Given text:
* * * * * * *

Term Paper 2014 11 Pages

Business economics - Business Management, Corporate Governance

Excerpt

Table of Content

Introduction

Theories

Hofstede’s Culture Theory

Corporate Governance

Internal Organisation

Entry Strategies

Coca Cola Company USA

Hofstede on USA

Corporate Governance (CSR, Sustainability) of The Coca-Cola Company

Internal Organisation of The Coca-Cola Company

Cultural impact on Entry Strategies

Coca Cola Amatil Ltd.

Entry mode used in Australia

Corporate governance

Internal Organisation

US Culture in Australia – was it successful?

Impact of local culture and institutions on company

Conclusion

References

Introduction

This paper will look into how cultures and institutions still affect a company’s corporate governance and internal organization in their home country, but also determine whether this home country culture is then transferred onto their companies in host countries. It will also look into how both home and host country culture have an effect on a company’s choice of entry strategy. The subject of this paper is Coca Cola invented in 1886 in USA (History of Bottling, 2014). The home country of The Coca-Cola Company (TCC) is therefore USA and the host country that we will be looking at in this paper is its bottling partner Coca-Cola Amatil Ltd. (CCA) in Australia.

Theories

Hofstede’s Culture Theory

Geert Hofstede born in 1928 defines culture as “the collective programming of the mind that distinguishes one group or category of people from another” (Hofstede, 2011). His intercultural research led him to determine a country’s culture through the following categories: Power distance, Individualism, Masculinity and Uncertainty avoidance. Power distance is “the extent to which the less powerful members of institutions and organisations within a country expect and accept that power is distributed unequally” (Hofstede, 2001). Individualism establishes “the degree of interdependence a society maintains among its members” (Hofstede, 2001). Masculinity determines “the distribution of emotional roles between the genders” (Hofstede, 2001) in a society, e.g. assertiveness being a more masculine trait and caring being a more feminine trait. Uncertainty avoidance describes “the extent to which the members of a culture feel threatened by ambiguous or unknown situations and have created beliefs and institutions that try to avoid these” (Hofstede, 2001).

Corporate Governance

Corporate governance encompasses three main factors: a company’s ethics, CSR and sustainability (Xia Unit 5, 2014). These go beyond complying with regulations and laws given by institutions, a company’s CSR and sustainability policies are a testament to the ethics of the company. Therefore a good CSR and sustainability policy can be beneficial to a company because it can have a positive effect on consumer behaviour. Ethics can play an important role when choosing to internationalise a company. For example it is important when sourcing or manufacturing in other countries to satisfy customers that this sourcing and manufacturing is in compliance not only with guidelines, but also with moral principles present in the company’s home country and human rights. Company’s sourcing fair trade goods to produce products or provide better pay and working conditions for their workers display a good CSR and sustainability policy.

* * * * * * *

Work instruction A: According to the term paper excerpt, which three main factors make up corporate governance?
Work instruction B: State whether each statement agrees with the term paper excerpt, answering yes or no and quoting the words that decide it: (i) Coca Cola was invented in 1886 in the USA. (ii) Geert Hofstede was born in 1930. (iii) The host country examined in the paper is Australia.

Given records:
* * * * * * *

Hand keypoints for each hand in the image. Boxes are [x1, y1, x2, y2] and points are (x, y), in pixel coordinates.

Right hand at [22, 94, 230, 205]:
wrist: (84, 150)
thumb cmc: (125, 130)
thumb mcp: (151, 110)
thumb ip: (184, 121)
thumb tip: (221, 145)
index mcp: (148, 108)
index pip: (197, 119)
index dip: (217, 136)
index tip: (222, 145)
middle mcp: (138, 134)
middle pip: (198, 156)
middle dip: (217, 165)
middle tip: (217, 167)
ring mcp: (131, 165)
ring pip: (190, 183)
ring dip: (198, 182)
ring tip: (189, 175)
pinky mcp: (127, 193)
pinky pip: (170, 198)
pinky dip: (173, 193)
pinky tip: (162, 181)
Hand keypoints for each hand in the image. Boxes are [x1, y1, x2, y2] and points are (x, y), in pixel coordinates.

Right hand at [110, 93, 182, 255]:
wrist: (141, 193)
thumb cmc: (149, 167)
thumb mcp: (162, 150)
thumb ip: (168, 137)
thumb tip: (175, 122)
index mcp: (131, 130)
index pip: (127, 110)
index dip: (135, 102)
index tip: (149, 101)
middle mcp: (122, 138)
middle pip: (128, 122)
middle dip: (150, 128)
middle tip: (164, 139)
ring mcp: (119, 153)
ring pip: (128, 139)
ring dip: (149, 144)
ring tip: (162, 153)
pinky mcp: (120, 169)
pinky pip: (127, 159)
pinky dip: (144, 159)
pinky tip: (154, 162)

* * * * * * *

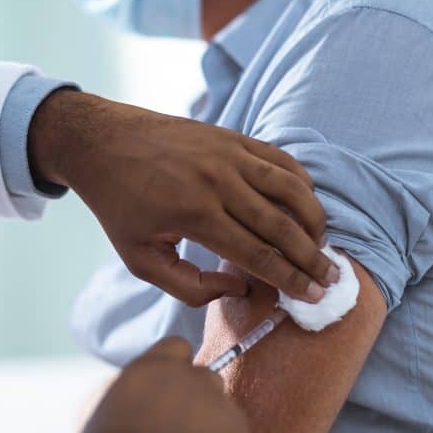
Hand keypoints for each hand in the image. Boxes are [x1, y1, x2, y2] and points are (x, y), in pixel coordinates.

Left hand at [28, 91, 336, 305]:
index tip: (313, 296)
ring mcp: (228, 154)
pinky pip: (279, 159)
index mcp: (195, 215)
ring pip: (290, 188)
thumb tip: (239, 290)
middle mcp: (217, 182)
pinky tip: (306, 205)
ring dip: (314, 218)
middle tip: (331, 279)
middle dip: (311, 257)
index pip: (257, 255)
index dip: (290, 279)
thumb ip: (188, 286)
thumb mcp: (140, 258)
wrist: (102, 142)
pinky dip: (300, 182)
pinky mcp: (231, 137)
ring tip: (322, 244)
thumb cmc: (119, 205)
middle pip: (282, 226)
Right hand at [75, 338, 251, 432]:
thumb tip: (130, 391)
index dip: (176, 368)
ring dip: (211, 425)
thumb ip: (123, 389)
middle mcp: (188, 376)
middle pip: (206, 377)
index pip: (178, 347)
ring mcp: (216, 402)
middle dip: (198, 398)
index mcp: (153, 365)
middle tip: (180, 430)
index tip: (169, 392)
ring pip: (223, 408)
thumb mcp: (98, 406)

* * * * * * *

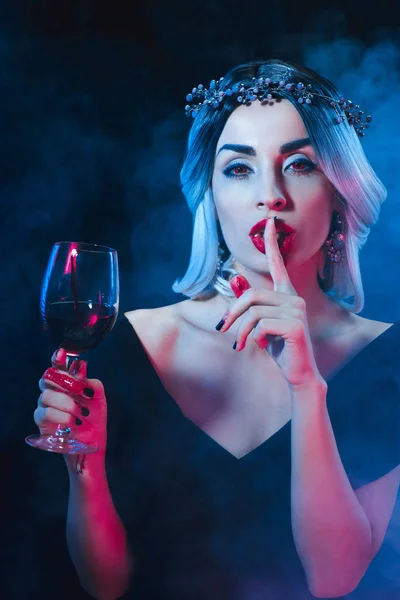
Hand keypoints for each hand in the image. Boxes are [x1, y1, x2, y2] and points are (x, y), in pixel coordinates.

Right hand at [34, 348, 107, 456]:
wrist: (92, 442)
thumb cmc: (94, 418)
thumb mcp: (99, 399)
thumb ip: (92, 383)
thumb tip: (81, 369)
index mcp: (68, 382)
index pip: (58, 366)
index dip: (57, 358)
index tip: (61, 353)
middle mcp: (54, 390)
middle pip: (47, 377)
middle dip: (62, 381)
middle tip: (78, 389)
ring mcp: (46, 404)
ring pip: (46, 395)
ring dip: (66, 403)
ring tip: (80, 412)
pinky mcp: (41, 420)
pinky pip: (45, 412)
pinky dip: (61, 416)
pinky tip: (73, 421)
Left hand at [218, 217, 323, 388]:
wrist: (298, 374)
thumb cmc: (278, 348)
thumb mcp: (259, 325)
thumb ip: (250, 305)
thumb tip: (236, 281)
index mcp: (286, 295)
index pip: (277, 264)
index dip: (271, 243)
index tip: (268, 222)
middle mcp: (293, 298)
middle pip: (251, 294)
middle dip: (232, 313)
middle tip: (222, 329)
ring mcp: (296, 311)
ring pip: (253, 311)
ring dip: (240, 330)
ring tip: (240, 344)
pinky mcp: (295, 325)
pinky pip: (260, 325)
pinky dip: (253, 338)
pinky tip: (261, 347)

* * * * * * *

Answer section A: A company's ethics, CSR and sustainability.

Answer section B:
(i) Yes: "Coca Cola invented in 1886 in USA"
(ii) No: "Geert Hofstede born in 1928"
(iii) Yes: "its bottling partner Coca-Cola Amatil Ltd. (CCA) in Australia"